A Small Madness is an engrossing book, and the reader will find themselves unable to look away, even as the circumstances contained within make them increasingly more and more uncomfortable.

Certain lines in this story are weird, intriguing, and poetic, but the majority is written in detached, emotionless third person, and jumps point of view characters paragraph by paragraph without any kind of break, at times giving the reader whiplash.
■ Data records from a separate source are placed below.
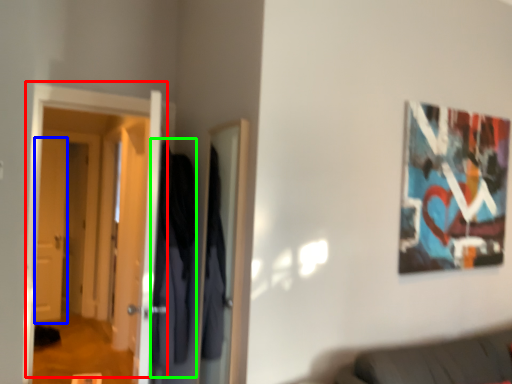
Question: Which is farther away from door (highlighted by a red box)? door (highlighted by a blue box) or robe (highlighted by a green box)?

Choices:
 (A) door
 (B) robe

Answer: (A)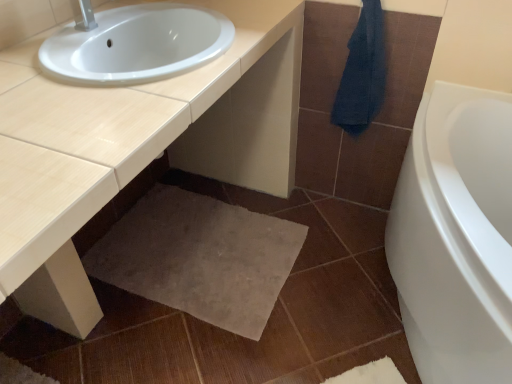
Image resolution: width=512 pixels, height=384 pixels. I want to click on vacant space that is in between beige glossy countertop at center and beige carpet at lower center, so click(x=229, y=330).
In terms of originality of story and ability to look unflinchingly at the real world squickiness we often only hear about in passing, this story would be an eight or higher, but it’s the style of writing that brings the rating down for me. While it was easy to get lost in the story, chapter after chapter disappearing, changing point of view so often is something that doesn’t sit entirely well with this editor and avid reader.

 

This is a read that will take hold of you without your realising. It’s a read that will keep you up late into the night, and will have you rushing back to read “just one more chapter” on your lunch break, but it is certainly not a read for the faint of heart.